→ **WHAT IS REQUIRED**
The entries that follow must be written out exactly, without any of the pictures they contain.

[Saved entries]
--- START ---

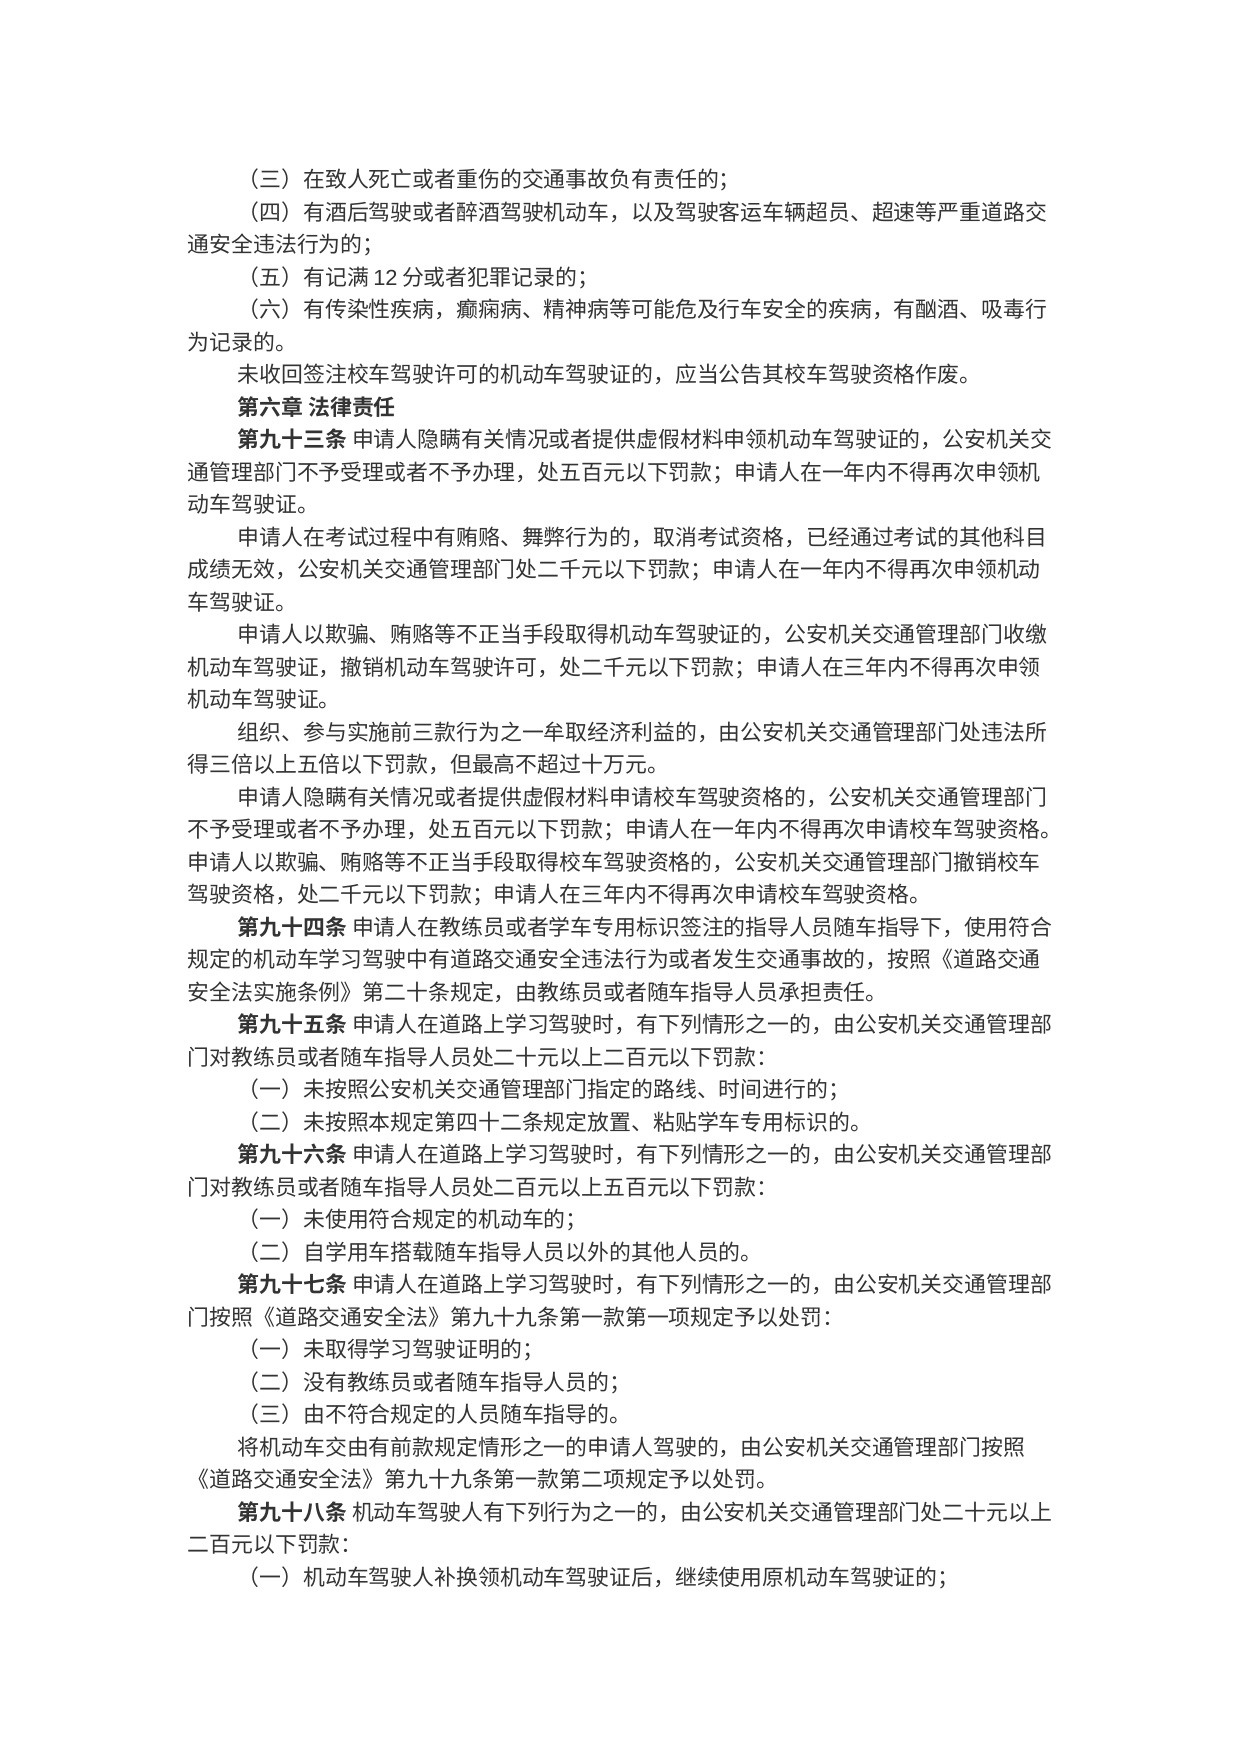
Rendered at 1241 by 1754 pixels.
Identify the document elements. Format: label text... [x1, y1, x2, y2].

text （三）由不符合规定的人员随车指导的。 [187, 1397, 1053, 1429]
text 第九十三条 申请人隐瞒有关情况或者提供虚假材料申领机动车驾驶证的，公安机关交通管理部门不予受理或者不予办理，处五百元以下罚款；申请人在一年内不得再次申领机动车驾驶证。 [187, 422, 1053, 519]
text （四）有酒后驾驶或者醉酒驾驶机动车，以及驾驶客运车辆超员、超速等严重道路交通安全违法行为的； [187, 194, 1053, 259]
text （二）没有教练员或者随车指导人员的； [187, 1364, 1053, 1397]
text （一）未使用符合规定的机动车的； [187, 1202, 1053, 1234]
text 申请人以欺骗、贿赂等不正当手段取得机动车驾驶证的，公安机关交通管理部门收缴机动车驾驶证，撤销机动车驾驶许可，处二千元以下罚款；申请人在三年内不得再次申领机动车驾驶证。 [187, 617, 1053, 714]
text 第六章 法律责任 [187, 389, 1053, 422]
text 第九十七条 申请人在道路上学习驾驶时，有下列情形之一的，由公安机关交通管理部门按照《道路交通安全法》第九十九条第一款第一项规定予以处罚： [187, 1267, 1053, 1332]
text （一）机动车驾驶人补换领机动车驾驶证后，继续使用原机动车驾驶证的； [187, 1559, 1053, 1592]
text 未收回签注校车驾驶许可的机动车驾驶证的，应当公告其校车驾驶资格作废。 [187, 357, 1053, 389]
text （二）自学用车搭载随车指导人员以外的其他人员的。 [187, 1234, 1053, 1267]
text 申请人在考试过程中有贿赂、舞弊行为的，取消考试资格，已经通过考试的其他科目成绩无效，公安机关交通管理部门处二千元以下罚款；申请人在一年内不得再次申领机动车驾驶证。 [187, 519, 1053, 617]
text 第九十五条 申请人在道路上学习驾驶时，有下列情形之一的，由公安机关交通管理部门对教练员或者随车指导人员处二十元以上二百元以下罚款： [187, 1007, 1053, 1072]
text （二）未按照本规定第四十二条规定放置、粘贴学车专用标识的。 [187, 1104, 1053, 1137]
text （三）在致人死亡或者重伤的交通事故负有责任的； [187, 162, 1053, 194]
text 第九十六条 申请人在道路上学习驾驶时，有下列情形之一的，由公安机关交通管理部门对教练员或者随车指导人员处二百元以上五百元以下罚款： [187, 1137, 1053, 1202]
text 组织、参与实施前三款行为之一牟取经济利益的，由公安机关交通管理部门处违法所得三倍以上五倍以下罚款，但最高不超过十万元。 [187, 714, 1053, 779]
text （六）有传染性疾病，癫痫病、精神病等可能危及行车安全的疾病，有酗酒、吸毒行为记录的。 [187, 292, 1053, 357]
text 第九十八条 机动车驾驶人有下列行为之一的，由公安机关交通管理部门处二十元以上二百元以下罚款： [187, 1494, 1053, 1559]
text 申请人隐瞒有关情况或者提供虚假材料申请校车驾驶资格的，公安机关交通管理部门不予受理或者不予办理，处五百元以下罚款；申请人在一年内不得再次申请校车驾驶资格。申请人以欺骗、贿赂等不正当手段取得校车驾驶资格的，公安机关交通管理部门撤销校车驾驶资格，处二千元以下罚款；申请人在三年内不得再次申请校车驾驶资格。 [187, 779, 1053, 909]
text 将机动车交由有前款规定情形之一的申请人驾驶的，由公安机关交通管理部门按照《道路交通安全法》第九十九条第一款第二项规定予以处罚。 [187, 1429, 1053, 1494]
text 第九十四条 申请人在教练员或者学车专用标识签注的指导人员随车指导下，使用符合规定的机动车学习驾驶中有道路交通安全违法行为或者发生交通事故的，按照《道路交通安全法实施条例》第二十条规定，由教练员或者随车指导人员承担责任。 [187, 909, 1053, 1007]
text （一）未取得学习驾驶证明的； [187, 1332, 1053, 1364]
text （一）未按照公安机关交通管理部门指定的路线、时间进行的； [187, 1072, 1053, 1104]
text （五）有记满12分或者犯罪记录的； [187, 259, 1053, 292]
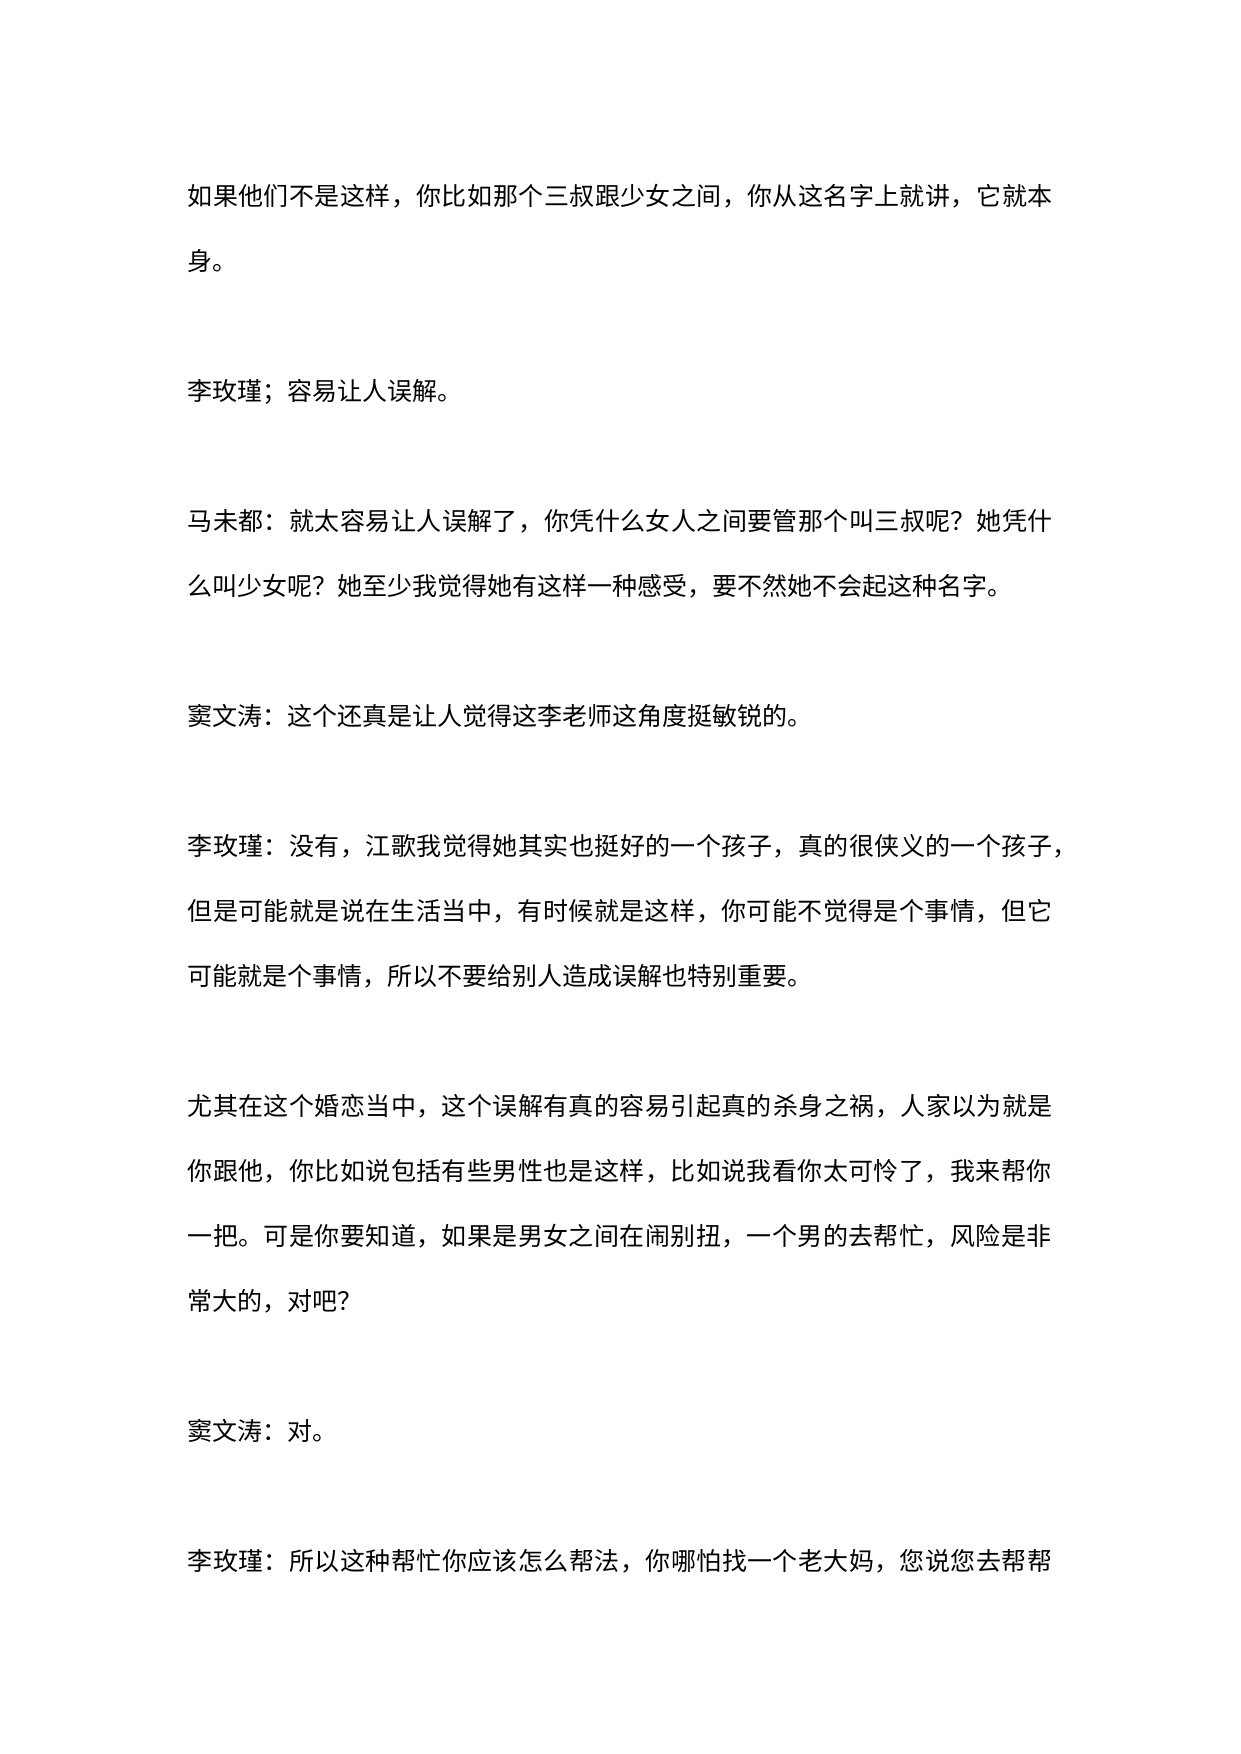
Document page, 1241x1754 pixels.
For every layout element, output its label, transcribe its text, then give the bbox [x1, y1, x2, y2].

--- END ---

→ **EXERCISE SOLUTION**
Rendered at 1241 by 1754 pixels.
Identify the document elements. Format: label text... [x1, y1, x2, y2].

text （三）由不符合规定的人员随车指导的。 [187, 1397, 1053, 1429]
text 第九十三条 申请人隐瞒有关情况或者提供虚假材料申领机动车驾驶证的，公安机关交通管理部门不予受理或者不予办理，处五百元以下罚款；申请人在一年内不得再次申领机动车驾驶证。 [187, 422, 1053, 519]
text （四）有酒后驾驶或者醉酒驾驶机动车，以及驾驶客运车辆超员、超速等严重道路交通安全违法行为的； [187, 194, 1053, 259]
text （二）没有教练员或者随车指导人员的； [187, 1364, 1053, 1397]
text （一）未使用符合规定的机动车的； [187, 1202, 1053, 1234]
text 申请人以欺骗、贿赂等不正当手段取得机动车驾驶证的，公安机关交通管理部门收缴机动车驾驶证，撤销机动车驾驶许可，处二千元以下罚款；申请人在三年内不得再次申领机动车驾驶证。 [187, 617, 1053, 714]
text 第六章 法律责任 [187, 389, 1053, 422]
text 第九十七条 申请人在道路上学习驾驶时，有下列情形之一的，由公安机关交通管理部门按照《道路交通安全法》第九十九条第一款第一项规定予以处罚： [187, 1267, 1053, 1332]
text （一）机动车驾驶人补换领机动车驾驶证后，继续使用原机动车驾驶证的； [187, 1559, 1053, 1592]
text 未收回签注校车驾驶许可的机动车驾驶证的，应当公告其校车驾驶资格作废。 [187, 357, 1053, 389]
text （二）自学用车搭载随车指导人员以外的其他人员的。 [187, 1234, 1053, 1267]
text 申请人在考试过程中有贿赂、舞弊行为的，取消考试资格，已经通过考试的其他科目成绩无效，公安机关交通管理部门处二千元以下罚款；申请人在一年内不得再次申领机动车驾驶证。 [187, 519, 1053, 617]
text 第九十五条 申请人在道路上学习驾驶时，有下列情形之一的，由公安机关交通管理部门对教练员或者随车指导人员处二十元以上二百元以下罚款： [187, 1007, 1053, 1072]
text （二）未按照本规定第四十二条规定放置、粘贴学车专用标识的。 [187, 1104, 1053, 1137]
text （三）在致人死亡或者重伤的交通事故负有责任的； [187, 162, 1053, 194]
text 第九十六条 申请人在道路上学习驾驶时，有下列情形之一的，由公安机关交通管理部门对教练员或者随车指导人员处二百元以上五百元以下罚款： [187, 1137, 1053, 1202]
text 组织、参与实施前三款行为之一牟取经济利益的，由公安机关交通管理部门处违法所得三倍以上五倍以下罚款，但最高不超过十万元。 [187, 714, 1053, 779]
text （六）有传染性疾病，癫痫病、精神病等可能危及行车安全的疾病，有酗酒、吸毒行为记录的。 [187, 292, 1053, 357]
text 第九十八条 机动车驾驶人有下列行为之一的，由公安机关交通管理部门处二十元以上二百元以下罚款： [187, 1494, 1053, 1559]
text 申请人隐瞒有关情况或者提供虚假材料申请校车驾驶资格的，公安机关交通管理部门不予受理或者不予办理，处五百元以下罚款；申请人在一年内不得再次申请校车驾驶资格。申请人以欺骗、贿赂等不正当手段取得校车驾驶资格的，公安机关交通管理部门撤销校车驾驶资格，处二千元以下罚款；申请人在三年内不得再次申请校车驾驶资格。 [187, 779, 1053, 909]
text 将机动车交由有前款规定情形之一的申请人驾驶的，由公安机关交通管理部门按照《道路交通安全法》第九十九条第一款第二项规定予以处罚。 [187, 1429, 1053, 1494]
text 第九十四条 申请人在教练员或者学车专用标识签注的指导人员随车指导下，使用符合规定的机动车学习驾驶中有道路交通安全违法行为或者发生交通事故的，按照《道路交通安全法实施条例》第二十条规定，由教练员或者随车指导人员承担责任。 [187, 909, 1053, 1007]
text （一）未取得学习驾驶证明的； [187, 1332, 1053, 1364]
text （一）未按照公安机关交通管理部门指定的路线、时间进行的； [187, 1072, 1053, 1104]
text （五）有记满12分或者犯罪记录的； [187, 259, 1053, 292]
Document page, 1241x1754 pixels.
For every layout element, output its label, transcribe its text, then give the bbox [x1, y1, x2, y2].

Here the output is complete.